EXERCISE → Give again, word for word, every line below from the one that has "pyautogui.write('se_border_thickness')" through the one that has "pyautogui.write('4')", both included, and no others.

EXERCISE MATERIALS →
———
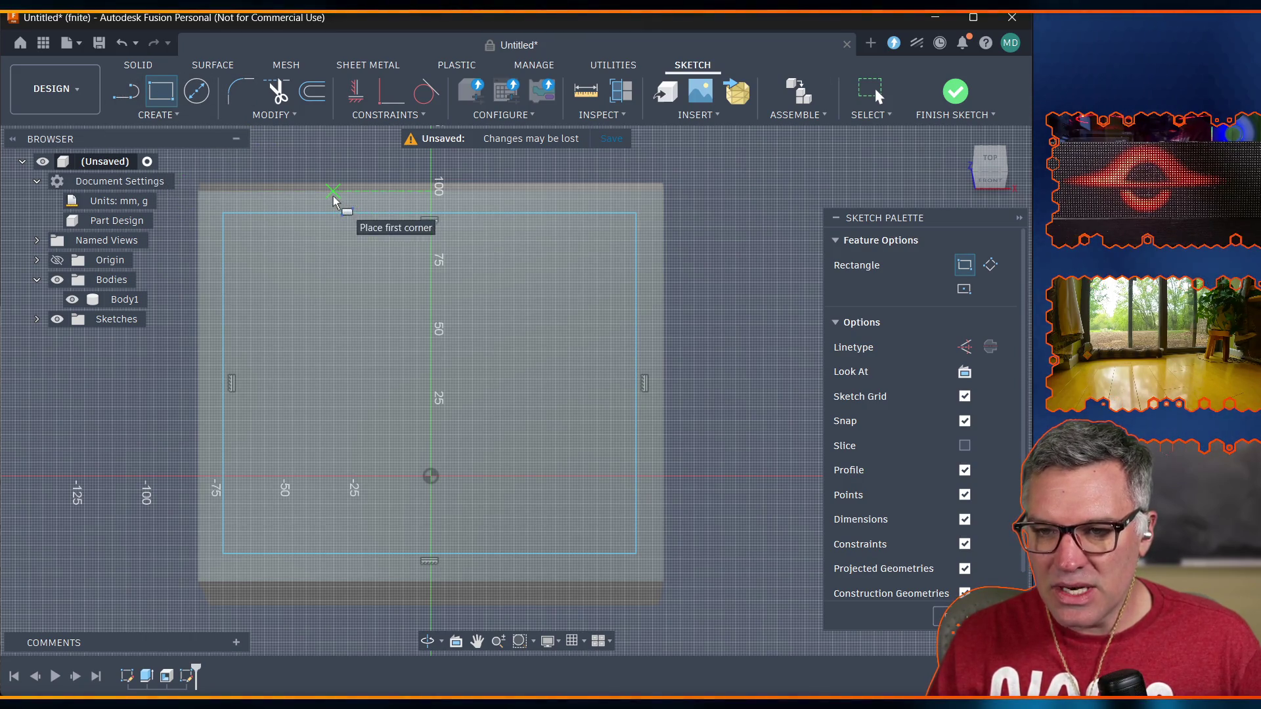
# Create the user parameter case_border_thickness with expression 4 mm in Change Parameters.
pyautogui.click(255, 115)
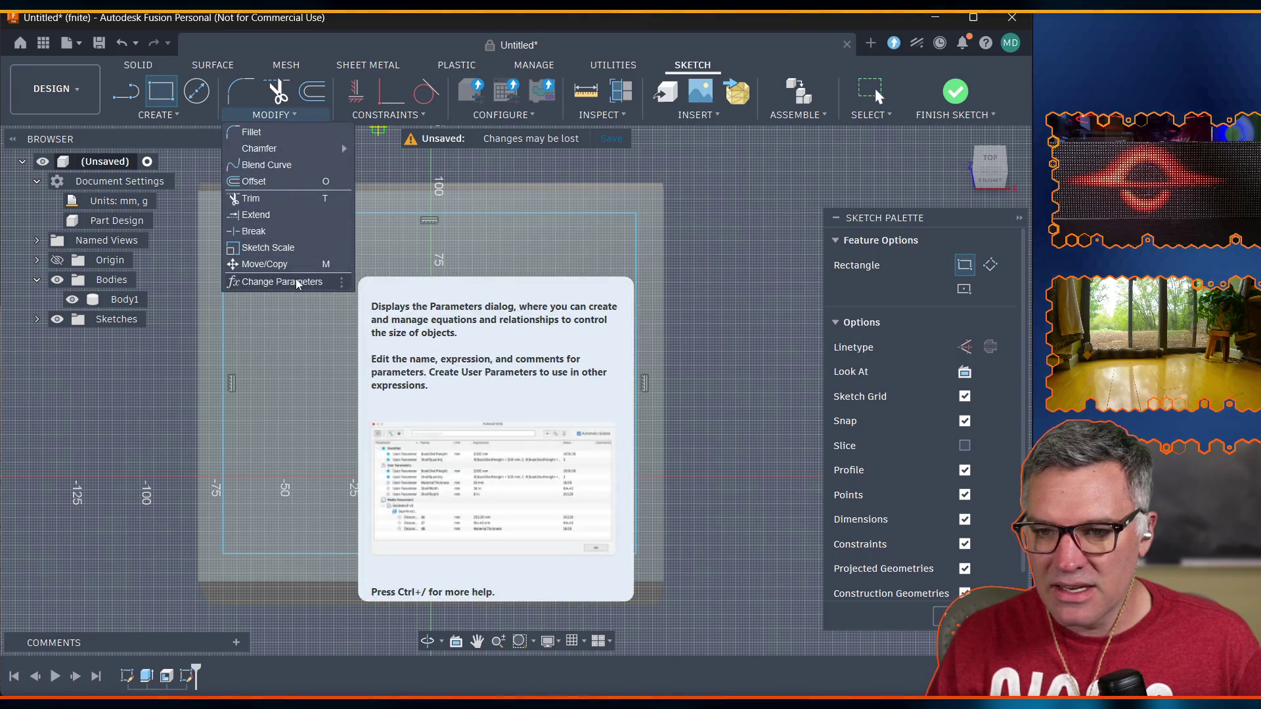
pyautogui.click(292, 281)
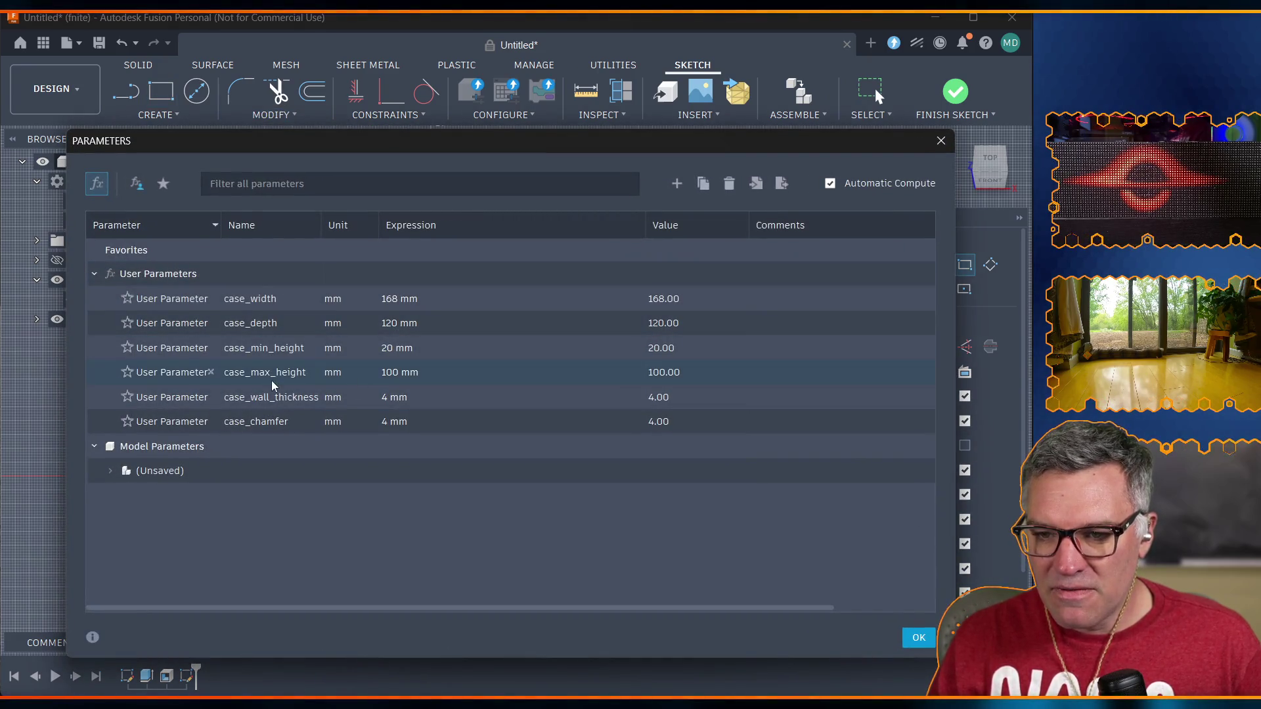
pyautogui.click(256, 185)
———
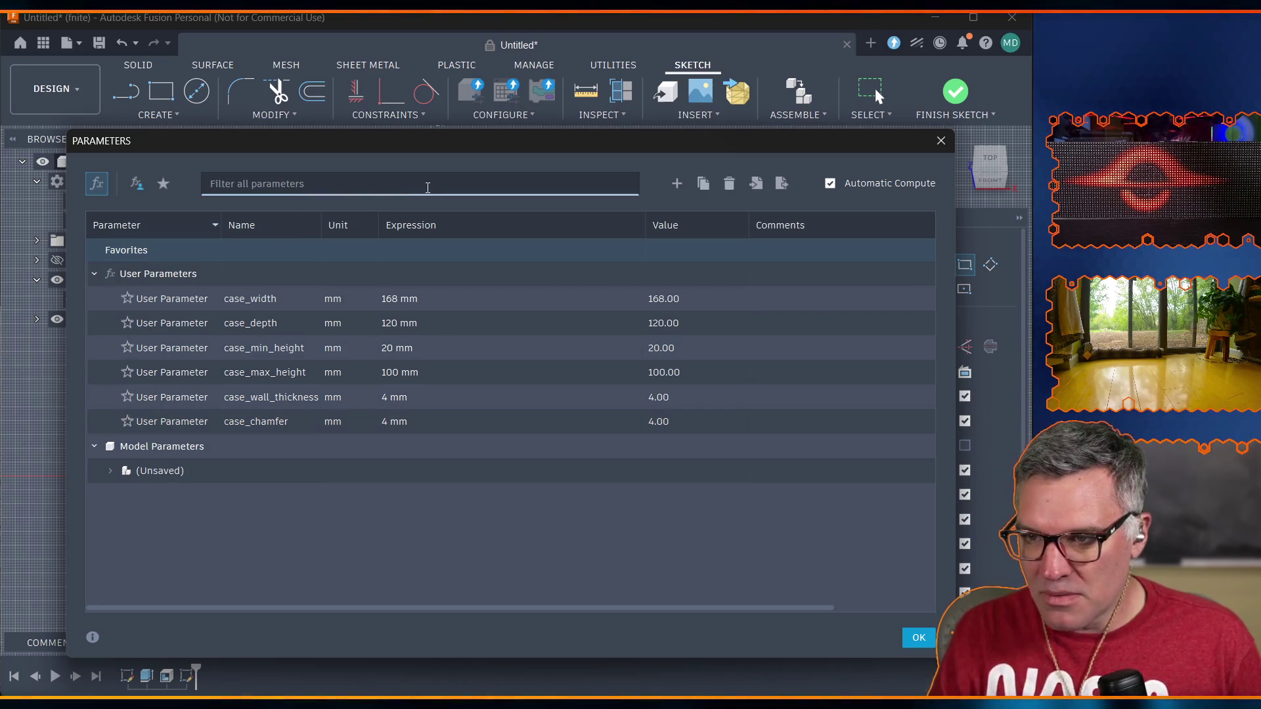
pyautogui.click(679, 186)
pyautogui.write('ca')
———
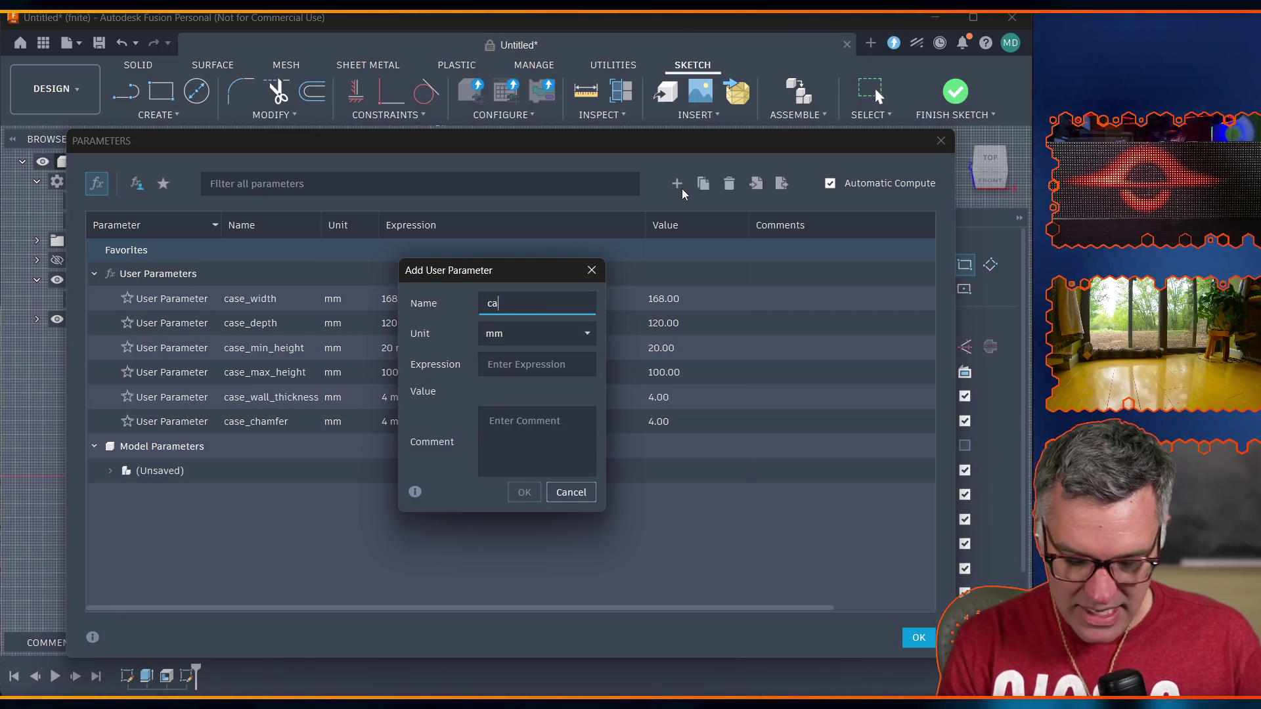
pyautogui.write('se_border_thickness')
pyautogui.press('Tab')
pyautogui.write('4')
———
EXERCISE RESULT →
pyautogui.write('se_border_thickness')
pyautogui.press('Tab')
pyautogui.write('4')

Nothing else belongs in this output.